Di seguito la lettera di Roberto Volpi pubblicata nel Foglio di martedì 21 luglio:
Al direttore - Lei chiede al governo italiano che, a proposito della relazione annuale al Parlamento sulla 194, non faccia una relazione statistica. Capisco quello che vuol dire. Ma mi permetto di osservare che si sbaglia, e neppure di poco. Il fatto è che, per esempio, l'ultima relazione della Turco dell'aprile dell'anno scorso tutto era meno che una relazione statistica. Era, al più, una relazione contabile. E, per questo, di una rara insulsaggine. Relazioni di questo tipo non consentono di capire una mazza sullo stato di applicazione della 194 per la buonissima ragione che chi le redige, laggiù all'Istituto Superiore di Sanità, non dimostra di masticare i rudimenti dell'analisi statistica (basti dire che in quella relazione non c'è una sola correlazione tra le variabili, cosicché non si sono neppure accorti che i migliori indici di funzionalità ed efficienza relativamente alla 194 sono, secondo la relazione, tutti al sud, dove i consultori esistono solo sulla carta e l'obiezione di coscienza riguarda più di otto ginecologi su dieci).

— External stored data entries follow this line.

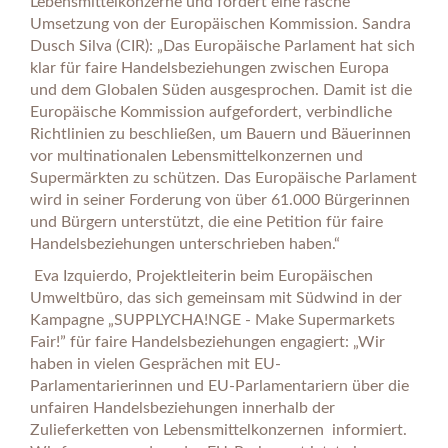
Lebensmittelkonzerne und fordert eine rasche
Umsetzung von der Europäischen Kommission. Sandra
Dusch Silva (CIR): „Das Europäische Parlament hat sich
klar für faire Handelsbeziehungen zwischen Europa
und dem Globalen Süden ausgesprochen. Damit ist die
Europäische Kommission aufgefordert, verbindliche
Richtlinien zu beschließen, um Bauern und Bäuerinnen
vor multinationalen Lebensmittelkonzernen und
Supermärkten zu schützen. Das Europäische Parlament
wird in seiner Forderung von über 61.000 Bürgerinnen
und Bürgern unterstützt, die eine Petition für faire
Handelsbeziehungen unterschrieben haben.“
Eva Izquierdo, Projektleiterin beim Europäischen
Umweltbüro, das sich gemeinsam mit Südwind in der
Kampagne „SUPPLYCHA!NGE - Make Supermarkets
Fair!” für faire Handelsbeziehungen engagiert: „Wir
haben in vielen Gesprächen mit EU-
Parlamentarierinnen und EU-Parlamentariern über die
unfairen Handelsbeziehungen innerhalb der
Zulieferketten von Lebensmittelkonzernen
informiert.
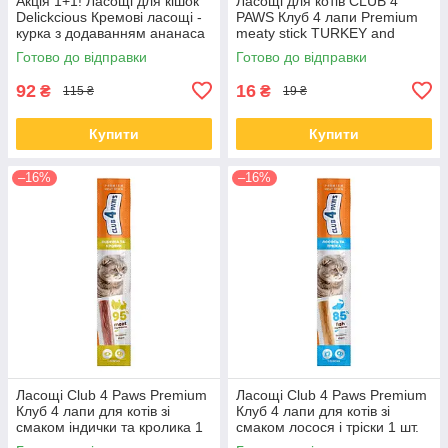
Акція 1+1! Ласощі для кішок
Ласощі для котів CLUB 4
Delickcious Кремові ласощі -
PAWS Клуб 4 лапи Premium
курка з додаванням ананаса
meaty stick TURKEY and
60 гр
LAMB м'ясна паличка індичка
Готово до відправки
Готово до відправки
та ягня 5 гр
92
16
₴
₴
115 ₴
19 ₴
Купити
Купити
–16%
–16%
Ласощі Club 4 Paws Premium
Ласощі Club 4 Paws Premium
Клуб 4 лапи для котів зі
Клуб 4 лапи для котів зі
смаком індички та кролика 1
смаком лосося і тріски 1 шт.
шт.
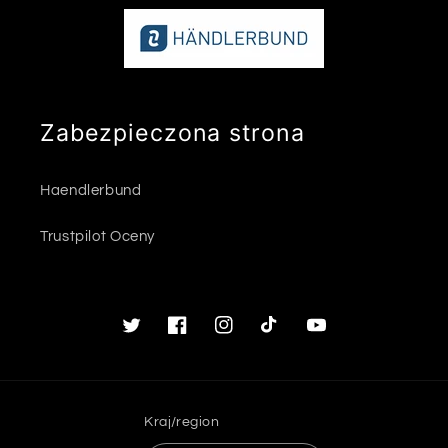
Zabezpieczona strona
Haendlerbund
Trustpilot Oceny
Twitter
Facebook
Instagram
TikTok
Youtube
Kraj/region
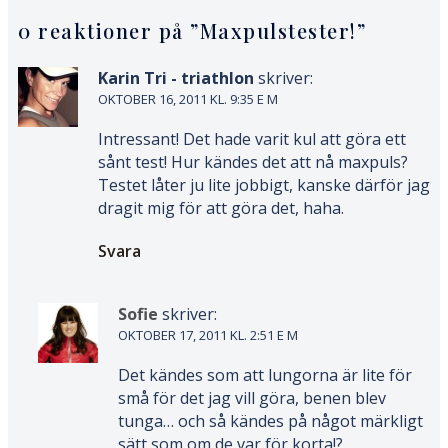
0 reaktioner på ”
Maxpulstester!
”
Karin Tri - triathlon
skriver:
OKTOBER 16, 2011 KL. 9:35 E M
Intressant! Det hade varit kul att göra ett
sånt test! Hur kändes det att nå maxpuls?
Testet låter ju lite jobbigt, kanske därför jag
dragit mig för att göra det, haha.
Svara
Sofie
skriver:
OKTOBER 17, 2011 KL. 2:51 E M
Det kändes som att lungorna är lite för
små för det jag vill göra, benen blev
tunga… och så kändes på något märkligt
sätt som om de var för korta!?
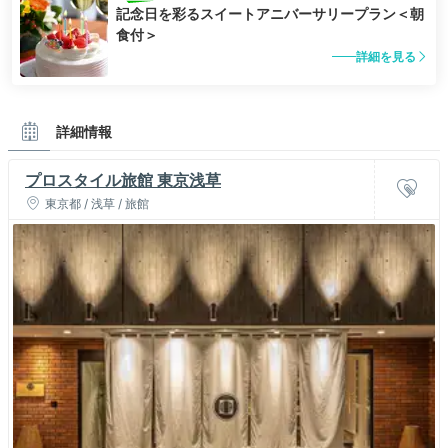
記念日を彩るスイートアニバーサリープラン＜朝
食付＞
新しいホテルで施設全
食事は朝も夜も美味し
体が綺麗
かったです
詳細を見る
詳細情報
プロスタイル旅館 東京浅草
東京都 / 浅草 / 旅館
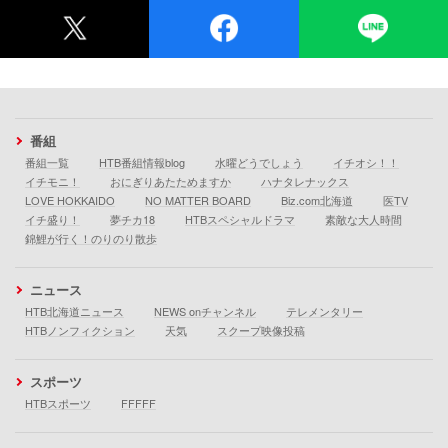
番組
番組一覧
HTB番組情報blog
水曜どうでしょう
イチオシ！！
イチモニ！
おにぎりあたためますか
ハナタレナックス
LOVE HOKKAIDO
NO MATTER BOARD
Biz.com北海道
医TV
イチ盛り！
夢チカ18
HTBスペシャルドラマ
素敵な大人時間
錦鯉が行く！のりのり散歩
ニュース
HTB北海道ニュース
NEWS onチャンネル
テレメンタリー
HTBノンフィクション
天気
スクープ映像投稿
スポーツ
HTBスポーツ
FFFFF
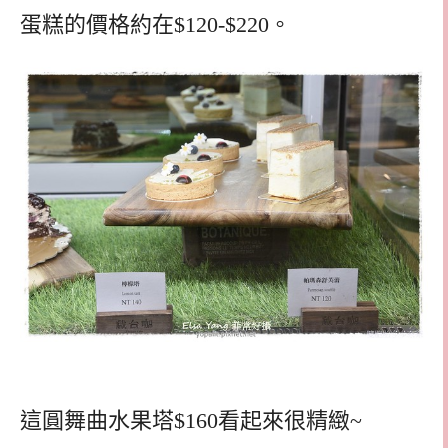
蛋糕的價格約在$120-$220。
這圓舞曲水果塔$160看起來很精緻~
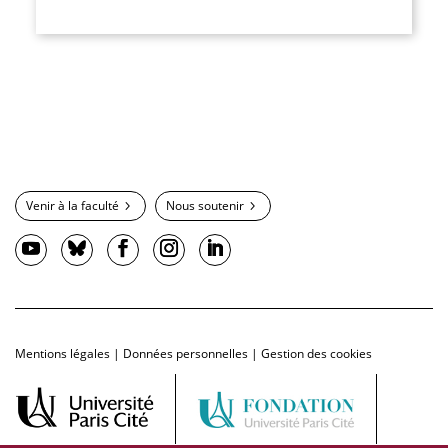
Venir à la faculté
Nous soutenir
Mentions légales
|
Données personnelles
|
Gestion des cookies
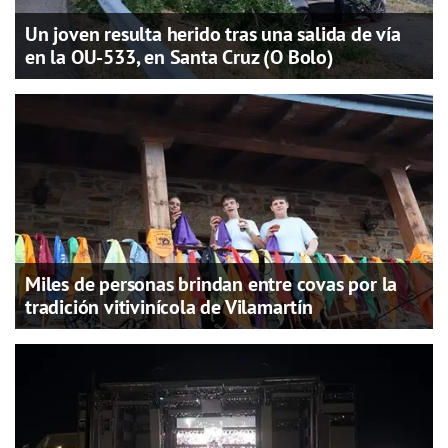
Un joven resulta herido tras una salida de vía
en la OU-533, en Santa Cruz (O Bolo)
Miles de personas brindan entre covas por la
tradición vitivinícola de Vilamartín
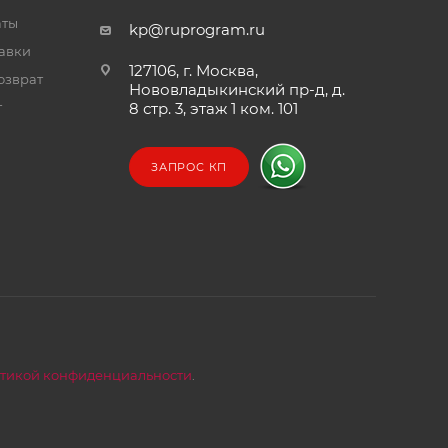
аты
kp@ruprogram.ru
тавки
127106, г. Москва,
озврат
Нововладыкинский пр-д, д.
т
8 стр. 3, этаж 1 ком. 101
ЗАПРОС КП
тикой конфиденциальности
.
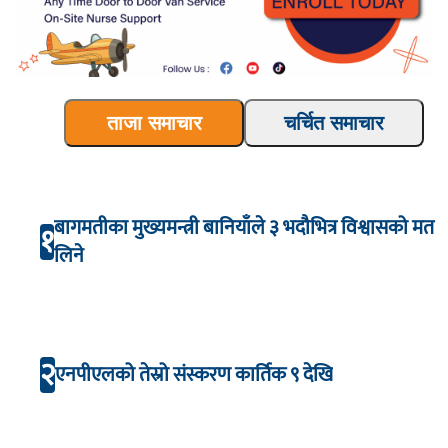
ताजा समाचार
चर्चित समाचार
बागमतीका मुख्यमन्त्री बानियाँले ३ भदौभित्र विश्वासको मत
१
लिने
२
एनपीएलको तेस्रो संस्करण कार्तिक ९ देखि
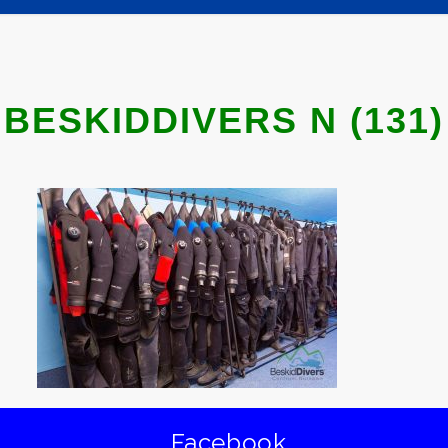
BESKIDDIVERS N (131)
Facebook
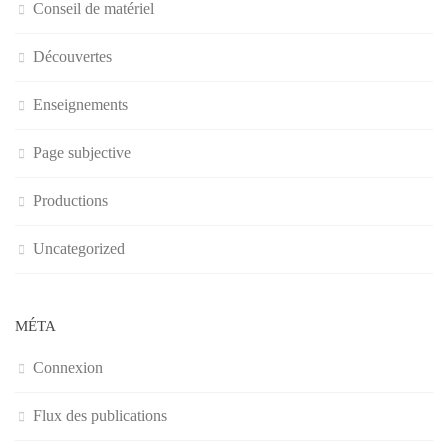
Conseil de matériel
Découvertes
Enseignements
Page subjective
Productions
Uncategorized
MÉTA
Connexion
Flux des publications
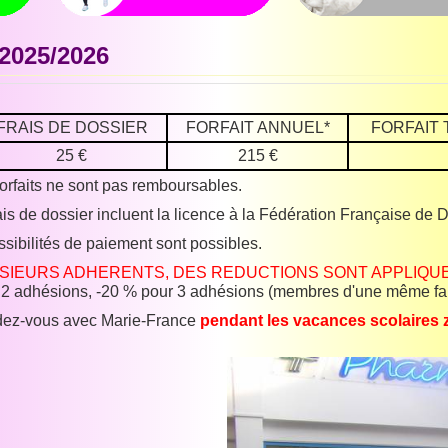
 2025/2026
FRAIS DE DOSSIER
FORFAIT ANNUEL*
FORFAIT 
25 €
215 €
forfaits ne sont pas remboursables.
rais de dossier incluent la licence à la Fédération Française de
ssibilités de paiement sont possibles.
SIEURS ADHERENTS, DES REDUCTIONS SONT APPLIQU
 2 adhésions, -20 % pour 3 adhésions (membres d'une même fa
dez-vous avec Marie-France
pendant les vacances scolaires 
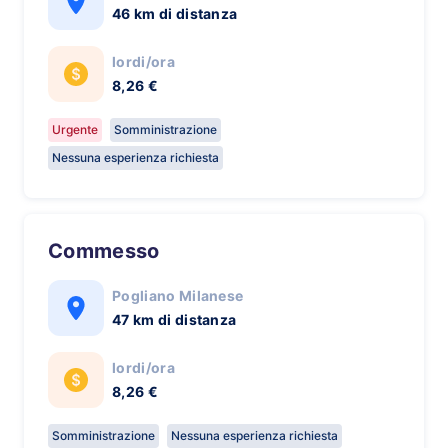
46 km di distanza
lordi/ora
8,26 €
Urgente
Somministrazione
Nessuna esperienza richiesta
Commesso
Pogliano Milanese
47 km di distanza
lordi/ora
8,26 €
Somministrazione
Nessuna esperienza richiesta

Se li masticasse, avrebbe ricavato dai dati le seguenti conclusioni: a) la legge 194 non funziona (giacché, oltretutto, è fatta male) e l'aborto clandestino è con tutta probabilità in espansione (altro che riduzione al minimo); b) i consultori sono un totale fallimento, strutture alle quali ormai si rivolgono pressoché soltanto le donne straniere che intendono abortire; c) l'applicazione della 194 nel Mezzogiorno, salvo alcune aree, è pressoché inesistente; d) l'azione preventiva-dissuasiva, tesa a rimuovere le cause che portano a chiedere l'aborto, non è mai decollata, al punto che nessuno (a cominciare dal ministro) ha la più vaga idea di quante – non diciamo di chi – siano le donne trattenute dall'abortire. Tutto ciò è rigorosamente ricavabile dai dati (o dalla mancanza dei dati) e dall'analisi statistica dei dati. Non è colpa della statistica se ai più alti livelli se ne fa un uso così mediocre e consolatorio soltanto per poter dire che tutto va ben madama la marchesa.